With reaffirmed financial commitment supporting the Afghan army and police, Azimi confirmed that “the international community will provide $4.1 billion (204.5 billion Afghanis) annually to support the forces and the Afghan government would also allocate $500 million a year.”
Establishing security, creating a competent government in Kabul devoid of corruption and ensuring that regional neighbours fail to destabilise the country might be the priority of Afghan politicians working for future peace, but with a history of long-running civil wars and state collapse more than once, many explain that the current government’s capacity to secure the country is inadequate.
Politicians, including parliamentarian Shukria Barakzai, the former chairwoman of the defence committee, believe that the international community should rebuild Afghanistan because this is payback time: “We are part of the international community and part of the anti-extremism movement. If there’s a joint benefit from this international assistance, then we will welcome it.”
A latest report by the US Department of Defence (DoD) on security and stability in Afghanistan says it will take another four years for the ANSF to fight without international assistance, because the areas transferred to them have been ‘benign’ and ‘less affected’. Security is so precarious that it is not possible to imagine how it will endure outside Kabul. Even if they can control major cities and roads, without international supervision in 2014-15, the odds are that the south and east could once again become Taliban battlegrounds.
Insurgent movement in eastern Afghanistan as reported remains problematic although the DoD report says there has been a decrease in attacks; this is not large enough for the insurgency to be degraded. The army’s most obvious drawbacks include the lack of equipment and short training time, say military sources.
In Kandahar, security responsibilities for most districts have been handed over to Afghan National Army soldiers to a certain extent, explains Abdul Hadi Khapalwak, a tribal elder from the province, adding that local communities do not approve of foreign troops operating in districts, especially when it comes to conducting night raids. Condemning the raids, he says that they violated privacy and disrespected women, because foreign forces do not understand local traditions. Pressure from tribal elders resulted in the signing of “an agreement between the Karzai government and the US in April, bringing operations under the Afghan leadership”, he adds.
A memorable photograph by David Gill taken after the April attacks in Kabul shows a police commando holding a Kalashnikov, wounded with blood stains above his right knee, but walking. This image has not only taken the shape of a poster campaign winning public support in Kabul, and boosting troop morale but has found admiration on several Facebook pages and via Twitter among the youth.
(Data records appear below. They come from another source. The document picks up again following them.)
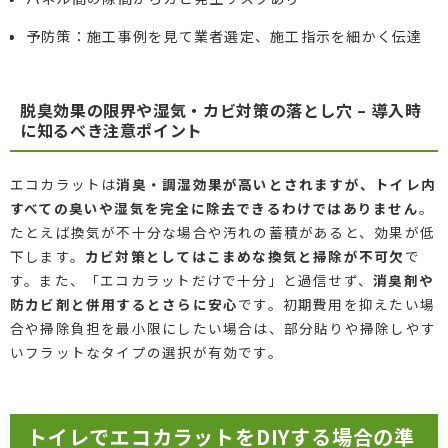
予防策：施工事例を見て業者選定、施工指示を細かく伝達
脱臭効果の限界や湿気・カビ対策の落とし穴 – 導入時
に知るべき注意ポイント
エコカラットは
消臭・調湿効果が高いとされますが、トイレ内
すべての臭いや湿気を完全に除去できるわけではありません
。
たとえば換気が不十分な場合や汚れの蓄積があると、効果が低
下します。
カビ対策としてはこまめな換気と掃除が不可欠
で
す。また、「エコカラットだけで十分」と過信せず、
消臭剤や
防カビ剤と併用するとさらに安心
です。初期費用を抑えたい場
合や掃除負担を最小限にしたい場合は、部分貼りや掃除しやす
いフラットなタイプの選択が有効です。
トイレでエコカラットをDIYする場合の準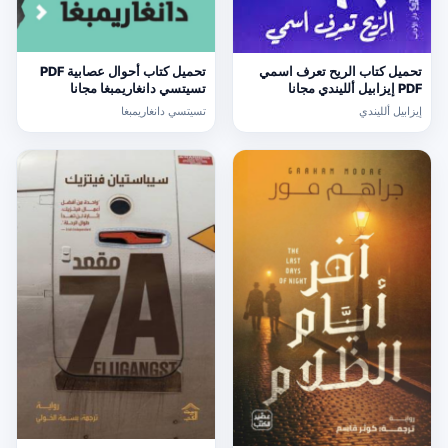
تحميل كتاب الريح تعرف اسمي
تحميل كتاب أحوال عصابية PDF
PDF إيزابيل ألليندي مجانا
تسيتسي دانغاريمبغا مجانا
إيزابيل ألليندي
تسيتسي دانغاريمبغا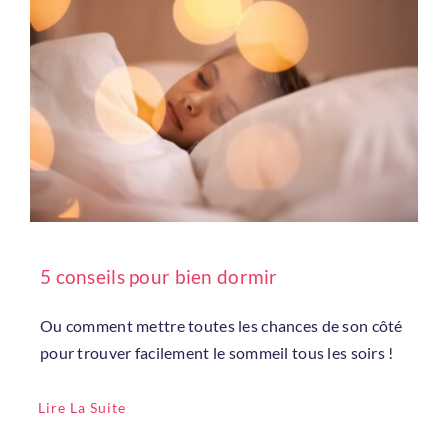
5 conseils pour bien dormir
Ou comment mettre toutes les chances de son côté
pour trouver facilement le sommeil tous les soirs !
Lire La Suite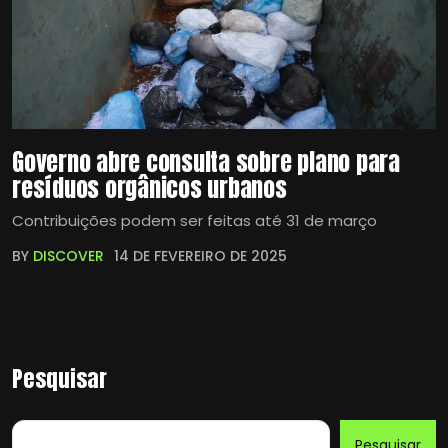
Governo abre consulta sobre plano para
resíduos orgânicos urbanos
Contribuições podem ser feitas até 31 de março
BY
DISCOVER
14 DE FEVEREIRO DE 2025
Pesquisar
Pesquisar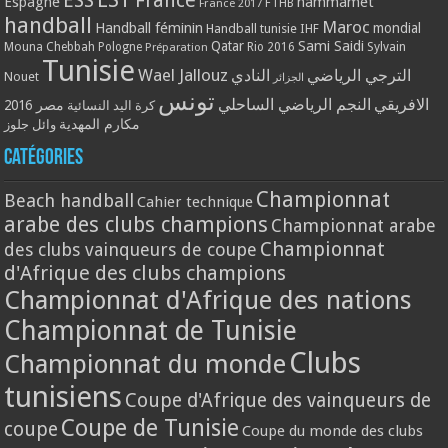
ESS
France
Espagne
hammamet
France 2017
FTHB
handball
Maroc
Handball féminin
mondial
Handball tunisie
IHF
Qatar
Sami Saidi
Mouna Chebbah
Pologne
Rio 2016
Sylvain
Préparation
Tunisie
Wael Jallouz
الترجي الرياضي
النادي
Nouet
الجزائر
تونس
الافريقي
النجم الرياضي الساحلي
مصر 2016
كرة اليد النسائية
مكارم المهدية
وائل جلوز
Catégories
Championnat
Beach handball
Cahier technique
arabe des clubs champions
Championnat arabe
Championnat
des clubs vainqueurs de coupe
d'Afrique des clubs champions
Championnat d'Afrique des nations
Championnat de Tunisie
Clubs
Championnat du monde
tunisiens
Coupe d'Afrique des vainqueurs de
Coupe de Tunisie
coupe
Coupe du monde des clubs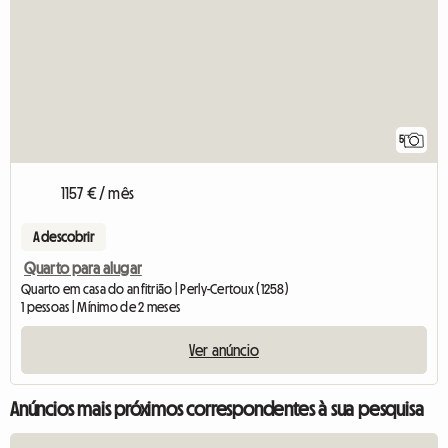
5
1157 € / mês
A descobrir
Quarto para alugar
Quarto em casa do anfitrião | Perly-Certoux (1258)
1 pessoas | Mínimo de 2 meses
Ver anúncio
Anúncios mais próximos correspondentes à sua pesquisa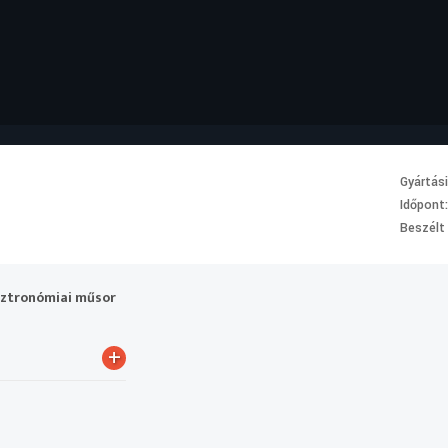
Gyártás
Időpont
Beszélt
sztronómiai műsor
+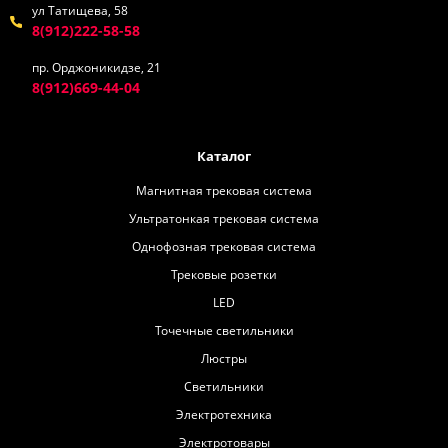
ул Татищева, 58
8(912)222-58-58
пр. Орджоникидзе, 21
8(912)669-44-04
Каталог
Магнитная трековая система
Ультратонкая трековая система
Однофозная трековая система
Трековые розетки
LED
Точечные светильники
Люстры
Светильники
Электротехника
Электротовары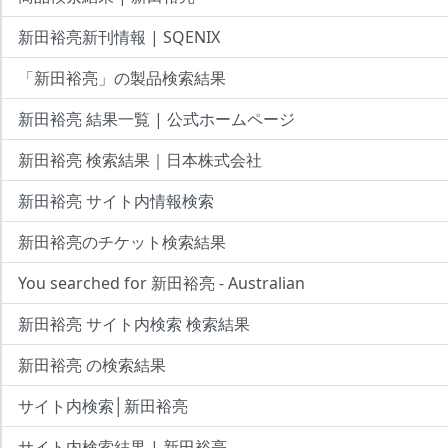
新田裕亮新刊情報 | SQENIX
「新田裕亮」の製品検索結果
新田裕亮 結果一覧 | 公式ホームページ
新田裕亮 検索結果｜日本株式会社
新田裕亮 サイト内情報検索
新田裕亮のチケット検索結果
You searched for 新田裕亮 - Australian
新田裕亮 サイト内検索 検索結果
新田裕亮 の検索結果
サイト内検索│新田裕亮
サイト内検索結果 | 新田裕亮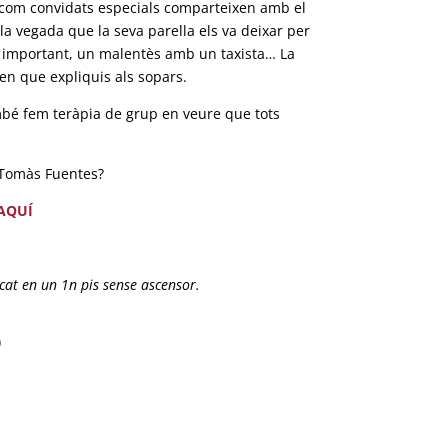
s com convidats especials comparteixen amb el
a vegada que la seva parella els va deixar per
 important, un malentès amb un taxista… La
n que expliquis als sopars.
mbé fem teràpia de grup en veure que tots
& Tomàs Fuentes?
AQUÍ
cat en un 1n pis sense ascensor.
)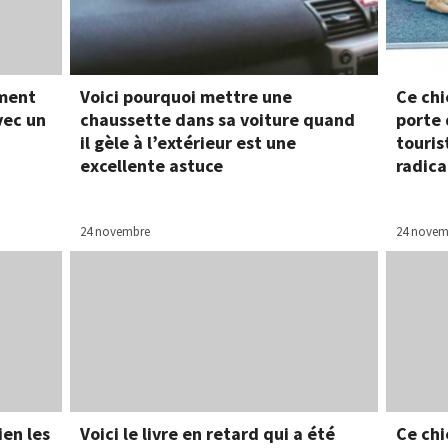
mment
Voici pourquoi mettre une
Ce chi
vec un
chaussette dans sa voiture quand
porte 
il gèle à l’extérieur est une
touris
excellente astuce
radica
24 novembre
24 novem
en les
Voici le livre en retard qui a été
Ce chi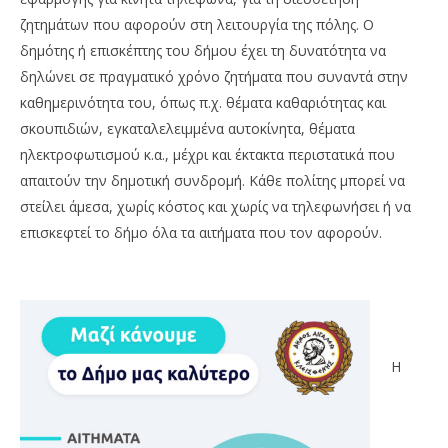
ζητημάτων που αφορούν στη λειτουργία της πόλης. Ο
δημότης ή επισκέπτης του δήμου έχει τη δυνατότητα να
δηλώνει σε πραγματικό χρόνο ζητήματα που συναντά στην
καθημερινότητα του, όπως π.χ. θέματα καθαριότητας και
σκουπιδιών, εγκαταλελειμμένα αυτοκίνητα, θέματα
ηλεκτροφωτισμού κ.α., μέχρι και έκτακτα περιστατικά που
απαιτούν την δημοτική συνδρομή. Κάθε πολίτης μπορεί να
στείλει άμεσα, χωρίς κόστος και χωρίς να τηλεφωνήσει ή να
επισκεφτεί το δήμο όλα τα αιτήματα που τον αφορούν.
Η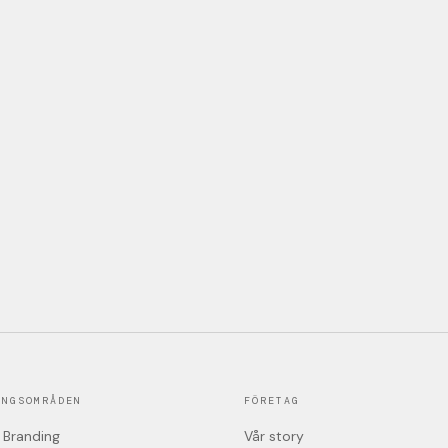
INGSOMRÅDEN
FÖRETAG
 Branding
Vår story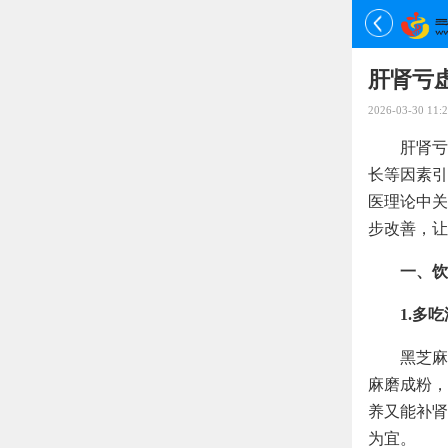
肝肾亏
2026-03-30 11:2
肝肾亏
长等因素引
医理论中关
步改善，让
一、饮
1.多
黑芝麻
麻磨成粉，
养又能补肾
为宜。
As the security forces take on a more frontline role, stories of heroic acts by soldiers (in south Kabul, a guard wrapped himself around a suicide bomber who detonated his vest) gain recognition not only from Nato commanders but the public.
“I was so proud of our forces for their coordination and rapid reaction in April,” says Totakhil who has relatives enlisted in the forces.
According to the Afghan defence ministry, the forces will number more than 350,000 by 2015.
Nearing 2014-15, America and Britain will not withdraw from Afghanistan as announced because of regional geo-political and strategic interests, General Taqat believes.
Questions raised include whether the preparedness of the Afghan forces is adequate, despite the supreme Nato commander in Afghanistan ‘front-loading’ the risk, by handing over areas in advance where the fighting is the toughest so that local forces have longer direct combat support; whether long-term international commitment to economic development will continue and whether any attempts at reconciliation will include all Afghan stakeholders prepared to work together.